Cliched though it is, I do have serious concerns about the reliability of that boosted I3 with the wet belt.
I rode a mechanical bull once at a work event (in Texas, of course) and those things are an irresistible force. When they move you either move with them or you get thrown off. I darn near fell off immediately, then bailed after a few seconds because I was death gripping the handle so hard my nails drew blood. One shoulder surgery was more than enough, thank you very much. 🙂
Can’t say I’ve ever had a comparable experience in a car. The closest is probably getting bucked off my mountain bike after coming up short on a double.
I’m rooting for Buick. I like the Envista quite a lot, but the drivetrain not so much. If my Civic Hybrid Hatchback drivetrain was in one it would be sweet.

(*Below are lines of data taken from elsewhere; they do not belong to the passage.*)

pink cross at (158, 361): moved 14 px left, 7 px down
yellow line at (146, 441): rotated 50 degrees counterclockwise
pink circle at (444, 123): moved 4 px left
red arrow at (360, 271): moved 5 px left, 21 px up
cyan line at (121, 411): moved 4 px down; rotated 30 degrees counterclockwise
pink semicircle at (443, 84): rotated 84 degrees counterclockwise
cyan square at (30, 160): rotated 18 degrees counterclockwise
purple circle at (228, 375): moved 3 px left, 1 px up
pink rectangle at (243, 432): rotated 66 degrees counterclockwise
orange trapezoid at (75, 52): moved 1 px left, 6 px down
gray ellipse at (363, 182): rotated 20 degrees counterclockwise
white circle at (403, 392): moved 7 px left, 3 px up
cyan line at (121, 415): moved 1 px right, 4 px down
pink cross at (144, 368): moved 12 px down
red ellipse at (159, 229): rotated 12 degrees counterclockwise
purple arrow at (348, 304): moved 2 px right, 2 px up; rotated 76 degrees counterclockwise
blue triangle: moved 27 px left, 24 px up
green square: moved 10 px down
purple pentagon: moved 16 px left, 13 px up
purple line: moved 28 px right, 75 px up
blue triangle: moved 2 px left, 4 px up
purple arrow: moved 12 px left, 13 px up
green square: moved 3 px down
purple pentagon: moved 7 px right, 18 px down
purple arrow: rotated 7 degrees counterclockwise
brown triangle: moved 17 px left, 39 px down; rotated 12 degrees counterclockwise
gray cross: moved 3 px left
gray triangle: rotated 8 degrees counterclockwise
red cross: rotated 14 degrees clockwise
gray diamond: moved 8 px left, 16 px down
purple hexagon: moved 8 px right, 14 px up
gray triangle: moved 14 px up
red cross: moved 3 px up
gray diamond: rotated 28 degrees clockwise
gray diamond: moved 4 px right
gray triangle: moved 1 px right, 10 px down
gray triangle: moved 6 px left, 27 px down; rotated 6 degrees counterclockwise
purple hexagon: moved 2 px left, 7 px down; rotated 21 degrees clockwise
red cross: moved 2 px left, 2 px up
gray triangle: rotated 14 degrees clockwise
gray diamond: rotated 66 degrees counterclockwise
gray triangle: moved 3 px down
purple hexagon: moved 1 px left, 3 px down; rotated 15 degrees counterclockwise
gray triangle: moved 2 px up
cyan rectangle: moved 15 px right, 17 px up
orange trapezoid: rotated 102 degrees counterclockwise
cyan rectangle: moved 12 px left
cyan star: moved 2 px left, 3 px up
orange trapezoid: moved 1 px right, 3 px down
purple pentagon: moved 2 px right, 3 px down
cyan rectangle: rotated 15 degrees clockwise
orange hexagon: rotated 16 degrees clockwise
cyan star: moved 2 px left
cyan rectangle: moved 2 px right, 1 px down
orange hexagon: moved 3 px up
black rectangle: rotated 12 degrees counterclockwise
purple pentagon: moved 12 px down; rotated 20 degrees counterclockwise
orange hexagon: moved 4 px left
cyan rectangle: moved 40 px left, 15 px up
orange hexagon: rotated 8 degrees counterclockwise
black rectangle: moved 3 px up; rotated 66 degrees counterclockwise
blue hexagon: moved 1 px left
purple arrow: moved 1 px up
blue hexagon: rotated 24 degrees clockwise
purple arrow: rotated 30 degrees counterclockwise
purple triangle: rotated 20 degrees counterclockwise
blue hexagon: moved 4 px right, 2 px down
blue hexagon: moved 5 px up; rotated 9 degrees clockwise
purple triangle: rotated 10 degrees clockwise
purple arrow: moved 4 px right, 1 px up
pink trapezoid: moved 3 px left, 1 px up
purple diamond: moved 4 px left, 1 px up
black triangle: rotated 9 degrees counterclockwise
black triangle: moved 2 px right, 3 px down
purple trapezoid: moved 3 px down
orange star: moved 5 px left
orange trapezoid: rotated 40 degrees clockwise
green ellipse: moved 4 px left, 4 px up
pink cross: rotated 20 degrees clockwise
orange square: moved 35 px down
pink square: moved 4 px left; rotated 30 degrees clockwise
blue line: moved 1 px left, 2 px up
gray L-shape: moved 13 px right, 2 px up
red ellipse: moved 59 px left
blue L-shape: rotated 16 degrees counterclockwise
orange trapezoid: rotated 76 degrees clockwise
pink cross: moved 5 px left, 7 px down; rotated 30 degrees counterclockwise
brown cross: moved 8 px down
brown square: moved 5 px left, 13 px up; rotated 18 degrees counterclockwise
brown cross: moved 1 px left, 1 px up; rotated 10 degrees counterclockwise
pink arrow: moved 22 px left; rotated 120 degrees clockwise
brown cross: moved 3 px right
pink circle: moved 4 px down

In the short term, Buick should have had a GNX trim package yesterday. Yes just a cosmetic thing, but any attention is good attention. Now get off my lawn.
Closest I’ve come to a mechanical bull ride in a car?
Driver’s side front ball joint “rapid disassembly” at 78mph in my 09 Accord. The smooth sounds of 5:30AM NPR were interrupted by the tremendous BANG and subsequent SCKHHHRRRRR of the LCA and subframe meeting the pavement. Made one hell of a spark roostertail, like F1 at the end of a straight.
0/10 would not recommend.
That happened to my grandma a few years back in her Grand Marquis, at about the same speed. She’s 85, morbidly obese, and the slowest moving person I’ve ever met. But she had lightning quick reflexes that day, steering the car neatly into a turning lane and stopping like it was nothing.